> _Activity_: Lines from the one containing "X178475000Y-77100000D03*" through the end of the entries below: set them down exactly, both ends included, with nothing added.

> _Raw data_:
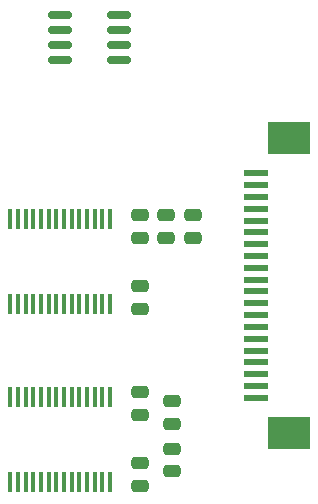
<source format=gtp>
G04 #@! TF.GenerationSoftware,KiCad,Pcbnew,8.0.5*
G04 #@! TF.CreationDate,2024-09-14T16:10:14+01:00*
G04 #@! TF.ProjectId,DataShield,44617461-5368-4696-956c-642e6b696361,rev?*
G04 #@! TF.SameCoordinates,Original*
G04 #@! TF.FileFunction,Paste,Top*
G04 #@! TF.FilePolarity,Positive*
%FSLAX46Y46*%
G04 Gerber Fmt 4.6, Leading zero omitted, Abs format (unit mm)*
G04 Created by KiCad (PCBNEW 8.0.5) date 2024-09-14 16:10:14*
%MOMM*%
%LPD*%
G01*
G04 APERTURE LIST*
G04 Aperture macros list*
%AMRoundRect*
0 Rectangle with rounded corners*
0 $1 Rounding radius*
0 $2 $3 $4 $5 $6 $7 $8 $9 X,Y pos of 4 corners*
0 Add a 4 corners polygon primitive as box body*
4,1,4,$2,$3,$4,$5,$6,$7,$8,$9,$2,$3,0*
0 Add four circle primitives for the rounded corners*
1,1,$1+$1,$2,$3*
1,1,$1+$1,$4,$5*
1,1,$1+$1,$6,$7*
1,1,$1+$1,$8,$9*
0 Add four rect primitives between the rounded corners*
20,1,$1+$1,$2,$3,$4,$5,0*
20,1,$1+$1,$4,$5,$6,$7,0*
20,1,$1+$1,$6,$7,$8,$9,0*
20,1,$1+$1,$8,$9,$2,$3,0*%
G04 Aperture macros list end*
%ADD10R,2.000000X0.610000*%
%ADD11R,3.600000X2.680000*%
%ADD12RoundRect,0.250000X0.475000X-0.250000X0.475000X0.250000X-0.475000X0.250000X-0.475000X-0.250000X0*%
%ADD13RoundRect,0.250000X-0.475000X0.250000X-0.475000X-0.250000X0.475000X-0.250000X0.475000X0.250000X0*%
%ADD14RoundRect,0.150000X-0.825000X-0.150000X0.825000X-0.150000X0.825000X0.150000X-0.825000X0.150000X0*%
%ADD15R,0.450000X1.750000*%
G04 APERTURE END LIST*
D10*
X194110000Y-85000000D03*
X194110000Y-84000000D03*
X194110000Y-83000000D03*
X194110000Y-82000000D03*
X194110000Y-81000000D03*
X194110000Y-80000000D03*
X194110000Y-79000000D03*
X194110000Y-78000000D03*
X194110000Y-77000000D03*
X194110000Y-76000000D03*
X194110000Y-75000000D03*
X194110000Y-74000000D03*
X194110000Y-73000000D03*
X194110000Y-72000000D03*
X194110000Y-71000000D03*
X194110000Y-70000000D03*
X194110000Y-69000000D03*
X194110000Y-68000000D03*
X194110000Y-67000000D03*
X194110000Y-66000000D03*
D11*
X196910000Y-87990000D03*
X196910000Y-63010000D03*
D12*
X186500000Y-71450000D03*
X186500000Y-69550000D03*
D13*
X184250000Y-84550000D03*
X184250000Y-86450000D03*
D14*
X177525000Y-52595000D03*
X177525000Y-53865000D03*
X177525000Y-55135000D03*
X177525000Y-56405000D03*
X182475000Y-56405000D03*
X182475000Y-55135000D03*
X182475000Y-53865000D03*
X182475000Y-52595000D03*
D13*
X184250000Y-75550000D03*
X184250000Y-77450000D03*
D12*
X187000000Y-87200000D03*
X187000000Y-85300000D03*
D13*
X184250000Y-69550000D03*
X184250000Y-71450000D03*
D15*
X173275000Y-77100000D03*
X173925000Y-77100000D03*
X174575000Y-77100000D03*
X175225000Y-77100000D03*
X175875000Y-77100000D03*
X176525000Y-77100000D03*
X177175000Y-77100000D03*
X177825000Y-77100000D03*
X178475000Y-77100000D03*
X179125000Y-77100000D03*
X179775000Y-77100000D03*
X180425000Y-77100000D03*
X181075000Y-77100000D03*
X181725000Y-77100000D03*
X181725000Y-69900000D03*
X181075000Y-69900000D03*
X180425000Y-69900000D03*
X179775000Y-69900000D03*
X179125000Y-69900000D03*
X178475000Y-69900000D03*
X177825000Y-69900000D03*
X177175000Y-69900000D03*
X176525000Y-69900000D03*
X175875000Y-69900000D03*
X175225000Y-69900000D03*
X174575000Y-69900000D03*
X173925000Y-69900000D03*
X173275000Y-69900000D03*
D12*
X187000000Y-91200000D03*
X187000000Y-89300000D03*
D13*
X184250000Y-90550000D03*
X184250000Y-92450000D03*
D15*
X173275000Y-92100000D03*
X173925000Y-92100000D03*
X174575000Y-92100000D03*
X175225000Y-92100000D03*
X175875000Y-92100000D03*
X176525000Y-92100000D03*
X177175000Y-92100000D03*
X177825000Y-92100000D03*
X178475000Y-92100000D03*
X179125000Y-92100000D03*
X179775000Y-92100000D03*
X180425000Y-92100000D03*
X181075000Y-92100000D03*
X181725000Y-92100000D03*
X181725000Y-84900000D03*
X181075000Y-84900000D03*
X180425000Y-84900000D03*
X179775000Y-84900000D03*
X179125000Y-84900000D03*
X178475000Y-84900000D03*
X177825000Y-84900000D03*
X177175000Y-84900000D03*
X176525000Y-84900000D03*
X175875000Y-84900000D03*
X175225000Y-84900000D03*
X174575000Y-84900000D03*
X173925000Y-84900000D03*
X173275000Y-84900000D03*
D13*
X188750000Y-69550000D03*
X188750000Y-71450000D03*
M02*

</source>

> _Answer space_:
X178475000Y-77100000D03*
X179125000Y-77100000D03*
X179775000Y-77100000D03*
X180425000Y-77100000D03*
X181075000Y-77100000D03*
X181725000Y-77100000D03*
X181725000Y-69900000D03*
X181075000Y-69900000D03*
X180425000Y-69900000D03*
X179775000Y-69900000D03*
X179125000Y-69900000D03*
X178475000Y-69900000D03*
X177825000Y-69900000D03*
X177175000Y-69900000D03*
X176525000Y-69900000D03*
X175875000Y-69900000D03*
X175225000Y-69900000D03*
X174575000Y-69900000D03*
X173925000Y-69900000D03*
X173275000Y-69900000D03*
D12*
X187000000Y-91200000D03*
X187000000Y-89300000D03*
D13*
X184250000Y-90550000D03*
X184250000Y-92450000D03*
D15*
X173275000Y-92100000D03*
X173925000Y-92100000D03*
X174575000Y-92100000D03*
X175225000Y-92100000D03*
X175875000Y-92100000D03*
X176525000Y-92100000D03*
X177175000Y-92100000D03*
X177825000Y-92100000D03*
X178475000Y-92100000D03*
X179125000Y-92100000D03*
X179775000Y-92100000D03*
X180425000Y-92100000D03*
X181075000Y-92100000D03*
X181725000Y-92100000D03*
X181725000Y-84900000D03*
X181075000Y-84900000D03*
X180425000Y-84900000D03*
X179775000Y-84900000D03*
X179125000Y-84900000D03*
X178475000Y-84900000D03*
X177825000Y-84900000D03*
X177175000Y-84900000D03*
X176525000Y-84900000D03*
X175875000Y-84900000D03*
X175225000Y-84900000D03*
X174575000Y-84900000D03*
X173925000Y-84900000D03*
X173275000Y-84900000D03*
D13*
X188750000Y-69550000D03*
X188750000Y-71450000D03*
M02*

</source>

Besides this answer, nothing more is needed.